[BRIEF A]:
In the patch reply, reproduce the passage that begins at the words "On 29/10/2024 09:54, Nirmoy" and stops after "E-cores on LNL.", substituting "the affected platform" for each "LNL".
[BRIEF B]:
Answer these questions from the patch reply:
(i) On what date was the reply sent?
(ii) What was added in v2?
(iii) What is the commit number of the recent fix that the change is similar to?

[EXTRACT PROVIDED]:
————
Re: [PATCH v4 3/3] drm/xe/guc/tlb: Flush g2h worker in case of tlb timeout

Intel-XE Archive on lore.kernel.org
 help / color / mirror / Atom feed

From: Matthew Auld <matthew.auld@intel.com>
To: Nirmoy Das <nirmoy.das@intel.com>, intel-xe@lists.freedesktop.org
Cc: Badal Nilawar <badal.nilawar@intel.com>,
	Matthew Brost <matthew.brost@intel.com>,
	John Harrison <John.C.Harrison@Intel.com>,
	Himal Prasad Ghimiray <himal.prasad.ghimiray@intel.com>,
	Lucas De Marchi <lucas.demarchi@intel.com>,
	stable@vger.kernel.org
Subject: Re: [PATCH v4 3/3] drm/xe/guc/tlb: Flush g2h worker in case of tlb timeout
Date: Tue, 29 Oct 2024 10:59:08 +0000	[thread overview]
Message-ID: <b50daa2b-45b7-434b-88e9-d5f40bcc6542@intel.com> (raw)
In-Reply-To: <20241029095416.3919218-3-nirmoy.das@intel.com>

On 29/10/2024 09:54, Nirmoy Das wrote:
> Flush the g2h worker explicitly if TLB timeout happens which is
> observed on LNL and that points to the recent scheduling issue with
> E-cores on LNL.
> 
> This is similar to the recent fix:
> commit e51527233804 ("drm/xe/guc/ct: Flush g2h worker in case of g2h
> response timeout") and should be removed once there is E core
> scheduling fix.
> 
> v2: Add platform check(Himal)
> v3: Remove gfx platform check as the issue related to cpu
>      platform(John)
>      Use the common WA macro(John) and print when the flush
>      resolves timeout(Matt B)
————
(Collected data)

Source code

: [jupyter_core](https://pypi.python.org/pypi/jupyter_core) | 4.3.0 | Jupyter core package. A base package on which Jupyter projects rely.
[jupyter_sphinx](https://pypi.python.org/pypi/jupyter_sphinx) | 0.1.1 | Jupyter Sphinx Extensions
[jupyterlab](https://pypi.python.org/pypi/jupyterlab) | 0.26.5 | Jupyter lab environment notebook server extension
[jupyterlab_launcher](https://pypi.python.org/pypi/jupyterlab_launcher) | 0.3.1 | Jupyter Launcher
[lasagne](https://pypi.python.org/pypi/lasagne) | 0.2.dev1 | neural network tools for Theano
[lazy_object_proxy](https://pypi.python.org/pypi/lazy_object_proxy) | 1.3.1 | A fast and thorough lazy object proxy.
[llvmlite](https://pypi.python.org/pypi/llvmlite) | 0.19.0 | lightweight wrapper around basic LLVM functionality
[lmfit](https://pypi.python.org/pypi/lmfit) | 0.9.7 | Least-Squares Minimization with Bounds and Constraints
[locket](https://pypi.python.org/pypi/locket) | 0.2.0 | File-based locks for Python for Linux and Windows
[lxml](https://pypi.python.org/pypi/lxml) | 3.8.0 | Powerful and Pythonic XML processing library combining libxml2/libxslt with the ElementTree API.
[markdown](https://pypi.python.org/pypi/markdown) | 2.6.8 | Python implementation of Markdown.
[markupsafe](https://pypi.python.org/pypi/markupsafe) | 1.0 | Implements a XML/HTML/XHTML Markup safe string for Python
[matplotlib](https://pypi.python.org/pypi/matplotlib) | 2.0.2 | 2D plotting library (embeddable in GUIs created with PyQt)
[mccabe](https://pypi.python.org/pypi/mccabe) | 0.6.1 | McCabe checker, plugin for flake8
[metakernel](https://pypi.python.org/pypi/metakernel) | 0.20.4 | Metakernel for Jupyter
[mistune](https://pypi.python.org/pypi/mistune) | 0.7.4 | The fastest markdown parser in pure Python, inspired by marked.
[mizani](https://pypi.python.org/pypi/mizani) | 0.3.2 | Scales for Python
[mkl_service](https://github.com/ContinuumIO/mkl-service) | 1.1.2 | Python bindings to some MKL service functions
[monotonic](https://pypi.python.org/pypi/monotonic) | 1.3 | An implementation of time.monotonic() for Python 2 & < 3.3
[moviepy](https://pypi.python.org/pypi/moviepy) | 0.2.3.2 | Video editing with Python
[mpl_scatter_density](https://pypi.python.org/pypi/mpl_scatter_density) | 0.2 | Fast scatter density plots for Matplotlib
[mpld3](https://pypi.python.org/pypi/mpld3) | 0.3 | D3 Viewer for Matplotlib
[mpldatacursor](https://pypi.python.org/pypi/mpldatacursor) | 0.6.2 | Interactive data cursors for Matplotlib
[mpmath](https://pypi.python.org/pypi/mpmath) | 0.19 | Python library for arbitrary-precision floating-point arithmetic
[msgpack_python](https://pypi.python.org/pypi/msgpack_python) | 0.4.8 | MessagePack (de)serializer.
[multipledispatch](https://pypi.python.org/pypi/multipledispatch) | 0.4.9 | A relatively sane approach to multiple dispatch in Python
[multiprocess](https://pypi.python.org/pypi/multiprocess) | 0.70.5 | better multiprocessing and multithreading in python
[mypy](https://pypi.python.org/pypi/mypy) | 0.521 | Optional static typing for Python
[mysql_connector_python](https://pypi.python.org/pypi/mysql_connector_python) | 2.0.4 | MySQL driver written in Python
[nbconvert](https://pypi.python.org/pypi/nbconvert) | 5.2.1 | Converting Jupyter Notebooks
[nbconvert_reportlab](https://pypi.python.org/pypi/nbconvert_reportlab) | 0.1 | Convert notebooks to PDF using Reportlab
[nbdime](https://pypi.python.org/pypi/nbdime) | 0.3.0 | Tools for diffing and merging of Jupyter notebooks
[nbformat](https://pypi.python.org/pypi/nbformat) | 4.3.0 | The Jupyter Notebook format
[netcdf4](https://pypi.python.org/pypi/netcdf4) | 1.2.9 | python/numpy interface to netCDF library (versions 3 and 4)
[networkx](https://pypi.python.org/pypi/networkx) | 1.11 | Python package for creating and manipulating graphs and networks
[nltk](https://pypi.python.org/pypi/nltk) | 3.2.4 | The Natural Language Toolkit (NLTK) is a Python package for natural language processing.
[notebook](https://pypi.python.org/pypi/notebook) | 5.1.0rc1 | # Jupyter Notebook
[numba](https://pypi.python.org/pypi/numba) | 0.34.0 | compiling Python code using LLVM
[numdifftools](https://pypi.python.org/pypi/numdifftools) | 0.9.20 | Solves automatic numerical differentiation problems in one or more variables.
————
[EXPECTED ANSWER A]:
On 29/10/2024 09:54, Nirmoy Das wrote:
> Flush the g2h worker explicitly if TLB timeout happens which is
> observed on the affected platform and that points to the recent scheduling issue with
> E-cores on the affected platform.

[EXPECTED ANSWER B]:
(i) Tuesday, 29 October 2024
(ii) A platform check
(iii) e51527233804